On 12/2/2015 3:34 AM, Bernd Edlinger wrote:
Hi,

Surely in code like that, you would make "x" volatile?  Memory clobbers
are not a substitute for correct use of volatile accesses.
No,

It is as I wrote, a memory clobber is the only way to guarantee that
the asm statement is not move somewhere else.

I changed the example to use volatile and compiled it
with gcc-Version 4.6.3 (Ubuntu/Linaro 4.6.3-1ubuntu5)

volatile int x;
void
test()
{
    x = 1;
    asm volatile("nop");
    x = 0;
}

gcc -S -O2 test.c gives:


test:
.LFB0:
	.cfi_startproc
	movl	$1, x(%rip)
	movl	$0, x(%rip)
#APP
# 6 "test.c" 1
	nop
# 0 "" 2
#NO_APP
	ret
	.cfi_endproc


While it works with asm volatile("nop" ::: "memory").
Likewise for "cli" and "sti" if you try to implement critical sections.
Although, these instructions do not touch any memory, we
need the memory clobber to prevent code motion.

If the goal is to order things wrt x, why wouldn't you just reference x?

   x = 1;
   asm volatile("nop":"+m"(x));
   x = 0;

If you have a dependency, stating it explicitly seems a much better approach than hoping that the implied semantics of a memory clobber might get you what you want.

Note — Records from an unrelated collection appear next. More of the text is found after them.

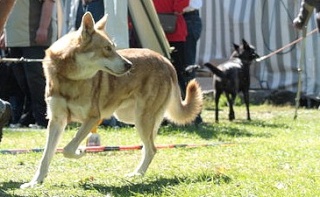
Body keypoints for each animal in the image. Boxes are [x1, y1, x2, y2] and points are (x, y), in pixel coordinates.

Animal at [21, 12, 202, 188]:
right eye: (107, 48)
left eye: (114, 48)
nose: (129, 65)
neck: (70, 78)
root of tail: (165, 60)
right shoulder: (56, 121)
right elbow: (46, 156)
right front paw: (35, 182)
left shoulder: (93, 117)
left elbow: (68, 148)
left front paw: (80, 151)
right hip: (132, 117)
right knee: (149, 146)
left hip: (141, 119)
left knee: (152, 149)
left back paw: (137, 174)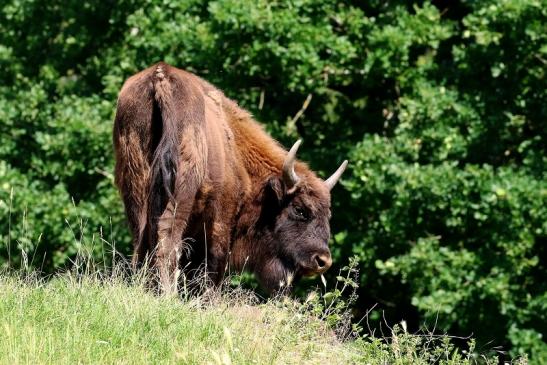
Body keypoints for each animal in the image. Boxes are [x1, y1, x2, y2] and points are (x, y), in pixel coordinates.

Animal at [113, 61, 348, 292]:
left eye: (328, 214)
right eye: (299, 209)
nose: (322, 261)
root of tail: (161, 76)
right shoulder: (221, 220)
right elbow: (214, 265)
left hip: (137, 184)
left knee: (141, 239)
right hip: (181, 190)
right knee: (168, 238)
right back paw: (168, 292)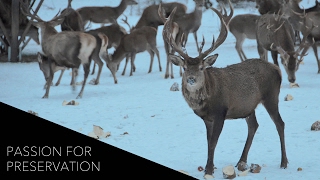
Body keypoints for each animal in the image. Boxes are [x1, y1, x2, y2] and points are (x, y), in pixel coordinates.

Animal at [161, 3, 288, 176]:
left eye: (201, 68)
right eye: (185, 68)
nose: (191, 79)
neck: (206, 102)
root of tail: (277, 69)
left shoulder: (221, 112)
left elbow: (214, 141)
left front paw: (208, 170)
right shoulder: (207, 119)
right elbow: (208, 141)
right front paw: (208, 166)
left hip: (271, 96)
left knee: (280, 123)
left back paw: (284, 162)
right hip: (248, 106)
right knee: (253, 126)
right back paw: (241, 162)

Not only is it crystal clear for the optimizers what the ordering needs to be, people maintaining the code can better understand your intent as well.

In summary: Yes inline asm can float. Clobbers might help. But I don't believe this is related to the "remove basic asm in functions" work. If a warning here is merited (and I'm not yet convinced), a separate case should be made for it.

However it does seem like a good fit for a section in a "How to convert basic asm to extended asm" doc. The extended docs don't mention this need or how extended can be used to address it. It's a good reason for basic asm users to switch.